Foto: AP/Susan Walsh
Grafik: Standard

Als gelernter Diplomat hatte der chinesische Präsident Hu Jintao zum Auftakt seines Besuches in Washington nur gute Nachrichten für seine Gastgeber parat. Der US-Mischkonzern GE darf 50 Gasturbinen nach China liefern. Der Aluminiumriese Aloca hat laut Reuters Aufträge im Wert von 7,5 Milliarden Dollar (5,5 Milliarden Euro) an Land gezogen. Selbst die US-Baumwollindustrie freut sich über neue Bestellungen aus der Volksrepublik.

Ob die Aufträge die China-Kritiker in Washington beruhigen werden, ist aber freilich fraglich.

China erwirtschaftet im Handel mit den USA jährlich große Überschüsse. Allein 2010 sollen es nach Angaben aus Washington 250 und nach Angaben aus Peking 180 Milliarden Dollar gewesen sein. Die USA machen dafür den unterbewerteten Yuan verantwortlich. Nach Ansicht von US-Ökonomen ist der Yuan 20 bis 40 Prozent unter seinem "wahren" Wert, was natürlich chinesischen Exporteuren nützt. Der Yuan ist zwar seit 2005 nicht mehr strikt an den Dollar gekoppelt, hat seither aber kaum aufgewertet. Die Währungsfrage gilt darum als heikelster Punkt beim Treffen Hus mit US-Präsident Barack Obama.

Allerdings hat China in letzter Zeit reichlich Argumentationshilfe erhalten. Yuqing Xing und Neal Detert, zwei Ökonomen der Asian Development Bank, haben im Dezember einen aufsehenerregenden Bericht über Handelsungleichgewichte veröffentlicht.

Der Anteil der Multis

Die beiden haben sich die Produktion der Apple-iPhones angesehen. Software und Design der Handys kommen aus den USA. Die einzelnen Komponenten werden weltweit (USA, Deutschland, Südkorea, Japan) hergestellt und nach Shenzhen, China, zur Endmontage verschifft.

Das fertige Produkt wird in die USA exportiert und taucht damit in den Statistiken als Überschuss Chinas in Höhe von fast zwei Milliarden Dollar auf. Lässt man aber die Werte der nicht in China hergestellten Komponenten außer Acht und rechnet nur die Montagekosten ein, ergibt sich ein kleiner Exportüberschuss zugunsten der USA. Der Bericht kommt zum Schluss, dass Handelsstatistiken einen "verdrehten" Blick auf wahre Ungleichheiten geben. Weil die meisten Komponenten nicht in China gefertigt werden, hätte zudem eine Yuan-Aufwertung nur moderate Auswirkungen auf die Kosten des iPhones.

::::

Setze den Artikel über das Handelsungleichgewicht zwischen China und den USA nach seinem letzten Satz fort.

> GESPEICHERTE DATEN
::::

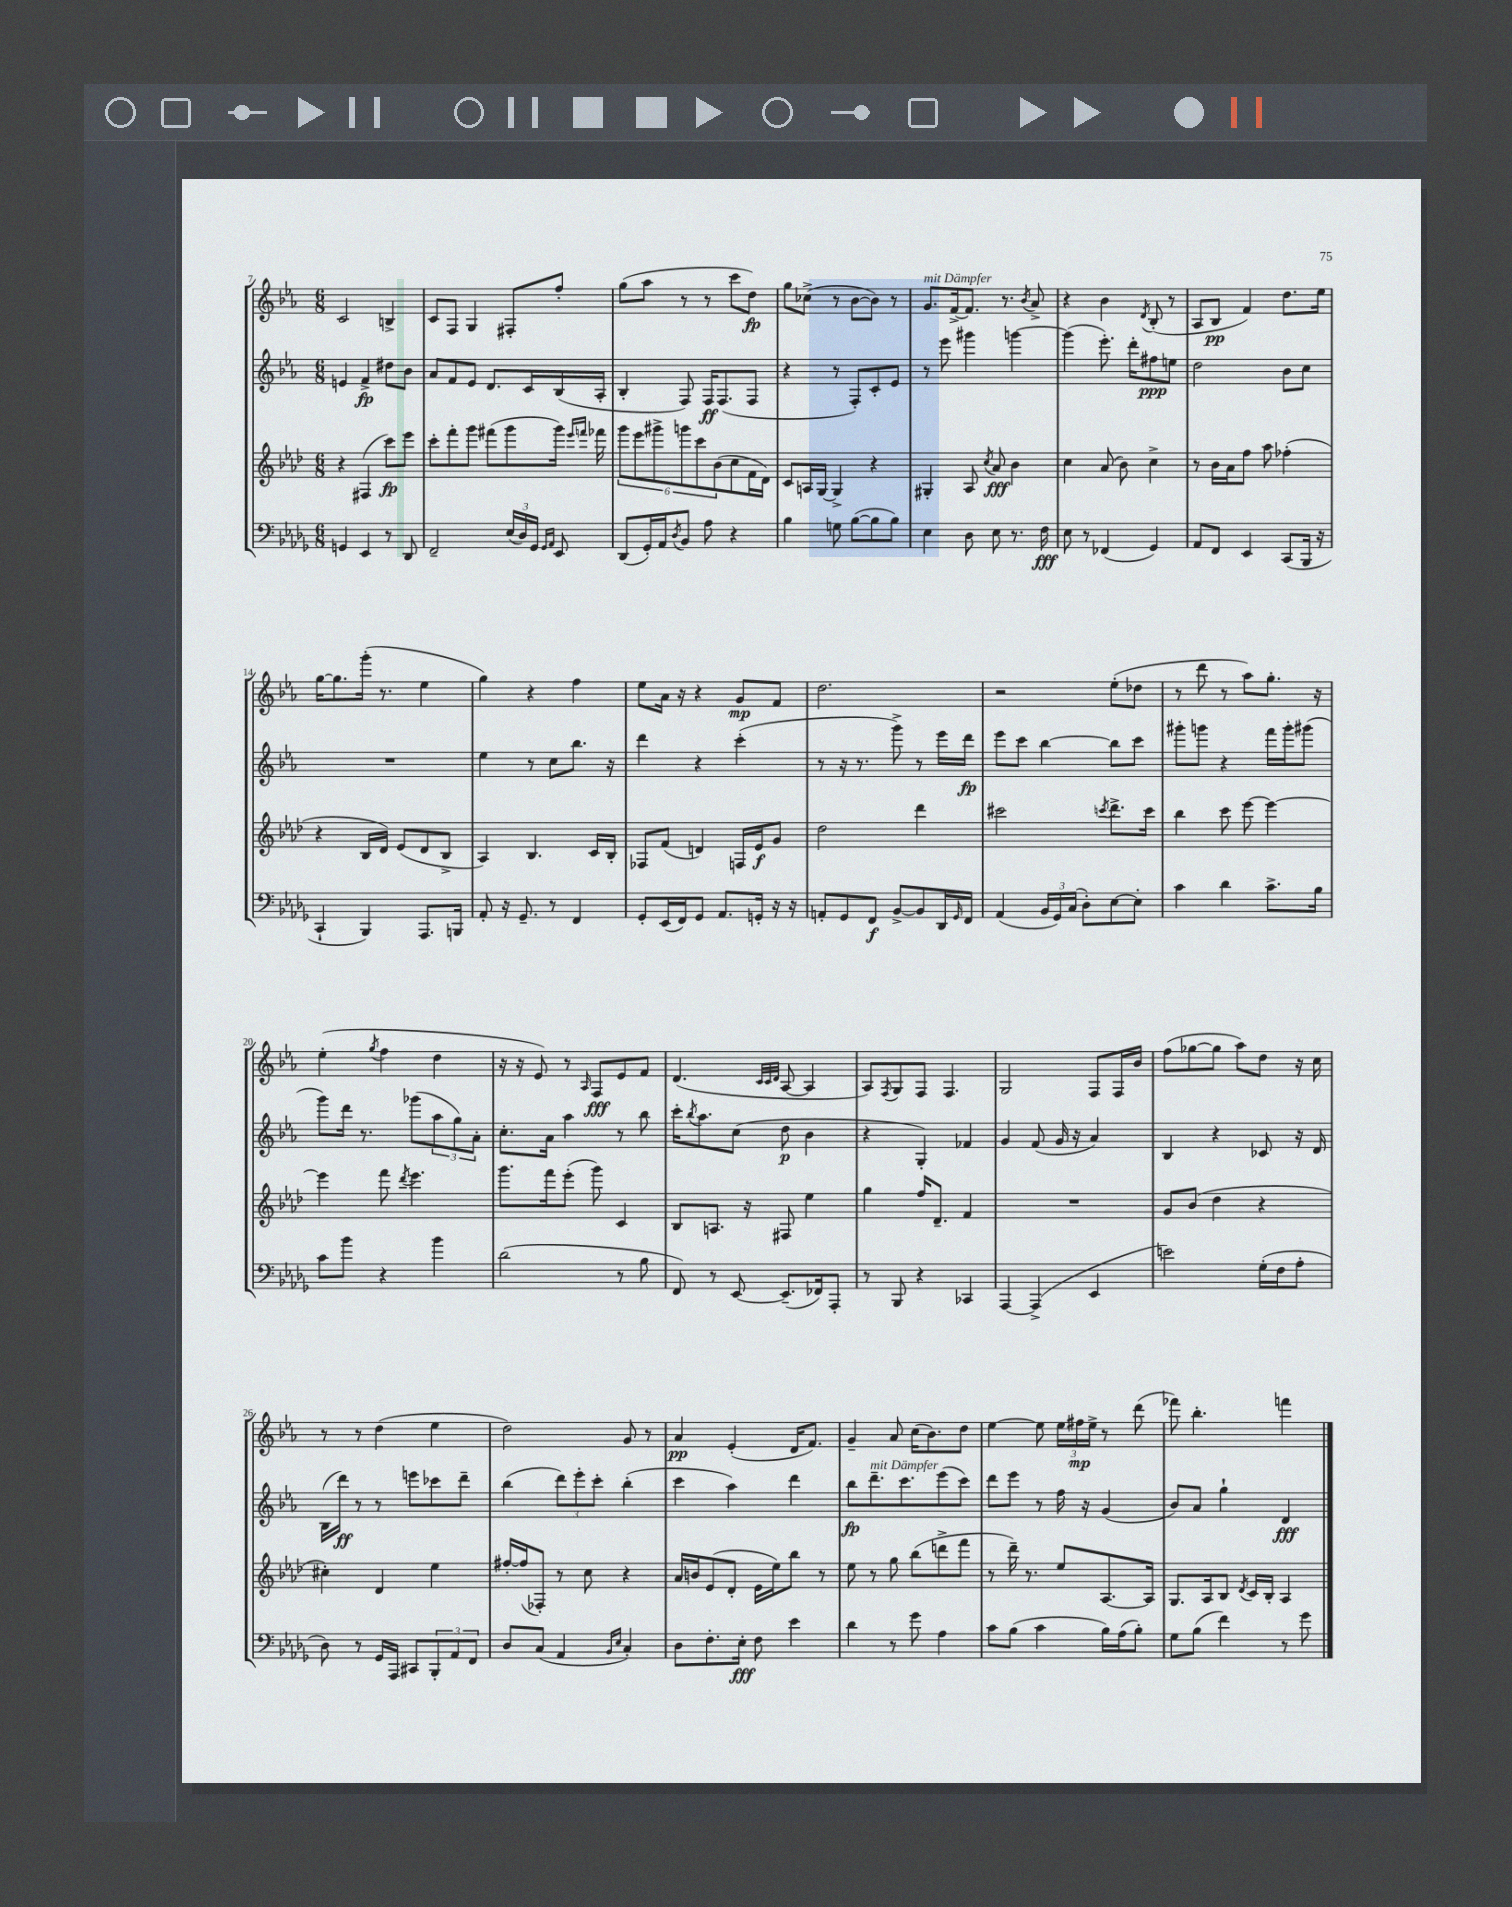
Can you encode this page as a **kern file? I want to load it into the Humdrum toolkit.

::::

> ANTWORT
Was für Handys gilt, stimmt auch für andere Produktgruppen. China ist der größter Lieferer von Computern in die USA. Auch Microsoft und Boeing haben Teile der Produktion ausgelagert. Trek Bicycle Corporation, einer der größten Hersteller von Fahrrädern, hat ebenso Werke in China wie Black & Decker. Der Anteil der von Multis gefertigten Produkte am Gesamtvolumen der chinesischen Exporte betrug 1986 nur 1,9 Prozent. Heute sind es fast 60 Prozent, sagt das Congressional Research Service.

Das Ergebnis ist, dass Chinas Exportüberschuss mit den USA bei einer bereinigten Statistik laut Welthandelsorganisation WTO um ein Drittel niedriger ausfallen würde. "Es sind eben nicht mehr nur Konzerne wie Nike, die Schuhe in China fertigen, auch Elektronikkonzerne und metallverarbeitende Unternehmen haben ihre Produktion verlagert" , meint Rolf Langhammer, vom Kieler Institut für Weltwirtschaft.

Auch Langhammer sagt, dass eine Yuan-Aufwertung den USA wenig bringen würde. Selbst die amerikanische Wirtschaftskammer ist umgeschwenkt. Der Verband drängt das Weiße Haus dazu, anstatt ständig über Währung zu sprechen, auch eine tiefere Marktöffnung Chinas für US-Produkte durchzusetzen. US-Konzerne beklagen sich tatsächlich lautstark über den mangelnden Schutz ihres geistigen Eigentums in der Volksrepublik und darüber, dass staatsnahe Konzerne bei Ausschreibungen oft die Nase vorn haben.

Der Währungsstreit mit China hat Washington bisher jedenfalls nichts eingebracht. Ein Strategiewechsel zeichnet sich möglicherweise bereits ab: Die New York Times berichtete am Mittwoch, dass Obama bei seinem Dinner mit Hu allen voran Fragen des Marktzuganges besprechen will. (András Szigetvari, DER STANDARD, Print-Ausgabe, 20.1.2011)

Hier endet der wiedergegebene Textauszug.